Ihre Panik zu schmecken. Wie der süßeste Honig hing der schwere Duft in der Luft. Und jede Beute hatte ihre eigene Note. Ihren eigenen, individuellen Geschmack, der sich doch oft glich.

 

“Saturn,” knurrte mein Meister hinter mir. Er hatte sich den leblosen Körper über die Schulter geworfen und folgte mir fast lautlos.

Ich wandte mich ihm zu und sah ihn erwartungsvoll an. Da beugte er sich schon hinab, ließ die Hand unter meinen Bauch gleiten und hob mich an, um mich gegen seine Brust zu drücken. “So ein braver Kater.”

Seine Worte erfüllten mich mit solch einer Freude, dass ich mich gerade noch beherrschen konnte, meine Krallen nicht in sein dünnes Fell zu schlagen.

“Wir werden die nächsten Tage gut essen,” brummte er.

Die Hüfte der erlegten Beute war direkt neben mir und gierig beschnupperte ich die bleiche Haut.

 

Die Fahrt war ereignislos. Ich hatte mich auf den Körper gelegt, um sicherzustellen, dass er auch wirklich liegen blieb. Einmal war eines der Viecher wieder aufgewacht und hat wild geschrien. Das war vielleicht ein Zirkus. Mit einem Hammer hatte der Meister dann kurzen Prozess gemacht. Gut, dass er diesen immer griffbereit im Wagen hatte. Das Auto musste er dann verschwinden lassen. So hatte er es mir erzählt. Und es hatte ihn erzürnt, denn ein neues Gefährt zu finden war sehr schwer und teuer.

 

“Was hältst du von Leber heute Abend?”  fragte er mich und sah durch den Rückspiegel zu mir. Ich schnurrte zustimmend. Ein Geräusch, das er mochte. Es ließ ihn immer lächeln.

 

Zuhause angekommen trug er mich sofort in das Badezimmer. Ich hasste diesen Raum so sehr. Diese kalte Atmosphäre. All das Wasser und die Feuchtigkeit. Ganz im Gegenteil zu meinem Meister. Lange Zeit lag er im warmen Wasser und schien dies auch noch zu genießen.
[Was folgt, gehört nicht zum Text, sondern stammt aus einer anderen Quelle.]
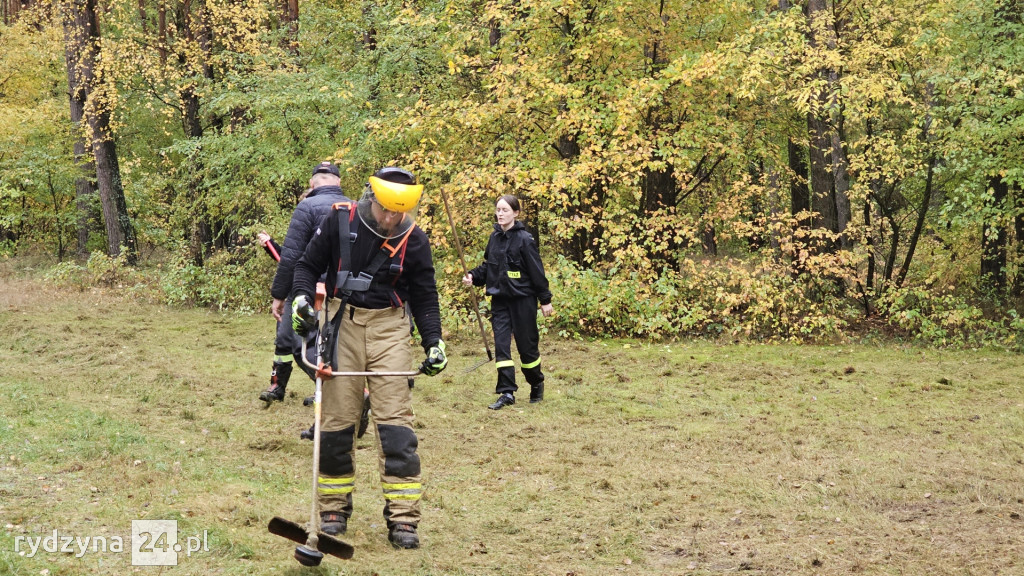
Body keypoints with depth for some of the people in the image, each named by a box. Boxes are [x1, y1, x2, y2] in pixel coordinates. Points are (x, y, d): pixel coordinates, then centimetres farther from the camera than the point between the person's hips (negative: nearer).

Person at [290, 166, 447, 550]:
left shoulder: (414, 240, -3)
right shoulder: (339, 220, -4)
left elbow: (424, 296, 6)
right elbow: (308, 264, 7)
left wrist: (433, 342, -5)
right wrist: (301, 296, -11)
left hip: (389, 328, 0)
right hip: (341, 324, 1)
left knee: (395, 422, -7)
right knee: (336, 420, 3)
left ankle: (403, 518, -4)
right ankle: (334, 509, 17)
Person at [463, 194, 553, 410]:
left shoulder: (524, 239, -11)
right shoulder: (495, 237, 6)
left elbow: (537, 271, -9)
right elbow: (488, 266, 15)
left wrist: (545, 299, -7)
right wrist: (473, 276, -3)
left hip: (523, 299, -5)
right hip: (500, 299, 5)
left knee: (526, 344, 5)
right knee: (501, 345, -3)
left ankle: (536, 384, 28)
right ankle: (506, 392, -1)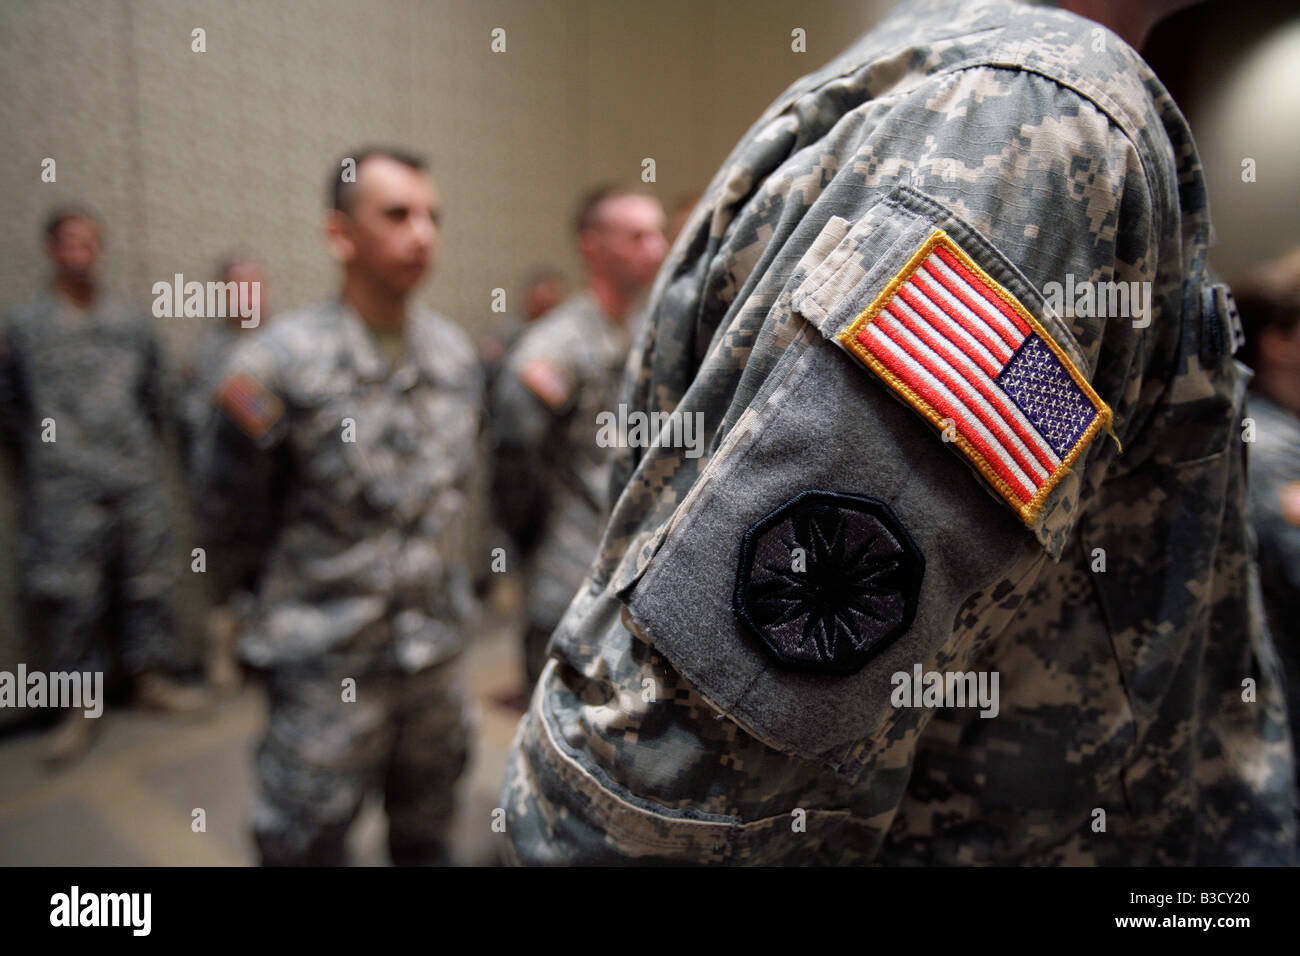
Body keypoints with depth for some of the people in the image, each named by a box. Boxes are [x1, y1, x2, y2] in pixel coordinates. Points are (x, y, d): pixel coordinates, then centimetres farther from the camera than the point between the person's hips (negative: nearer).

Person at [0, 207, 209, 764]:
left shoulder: (133, 323, 7)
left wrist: (142, 452, 12)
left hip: (137, 484, 3)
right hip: (64, 493, -2)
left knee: (148, 582, 9)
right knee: (66, 593, -2)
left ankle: (151, 680, 25)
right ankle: (81, 707, 12)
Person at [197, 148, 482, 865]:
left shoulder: (456, 352, 3)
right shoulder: (279, 363, -14)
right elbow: (231, 517, -5)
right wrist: (287, 608, 7)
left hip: (438, 647, 5)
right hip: (327, 665, -4)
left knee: (427, 834, 20)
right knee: (307, 844, 9)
Er zerrte mich zu sich, drückte meinen Körper Unterwasser und schrubbte mein Fell frei von dem Blut unserer Beute. Ich versuchte nicht zu entfliehen. Ich wusste das es Konsequenzen haben würde und ließ es über mich ergehen. In Gedanken an die Streicheleinheiten, die nach dem Bad folgen würden. Ich liebte diese flauschigen Handtücher.

Mein Meister war immer gut zu mir. Und jede Grausamkeit hatte ihren Zweck. Und jedes erdulden selbiger brachte eine Belohnung mit sich. An diesem Abend war es ein großes Stück frische Leber.

 

Doch die Gemütlichkeit hatte ein Ende. Angst und Panik suchten mich heim. Dunkelheit umgab mich. Durch kleine Löscher im Karton sah ich, wie es Tag wurde. Wie es wieder Nacht wurde und dann wieder Tag. Gerade genug Luft zum Atmen. Ich hungerte und meine Zunge war schon ganz trocken. Der Geruch meines Urins hatte sich schon in meinem Fell verteil. Ich ekelte mich vor mir selbst. Was hatte ich getan, um diese Strafe zu erhalten?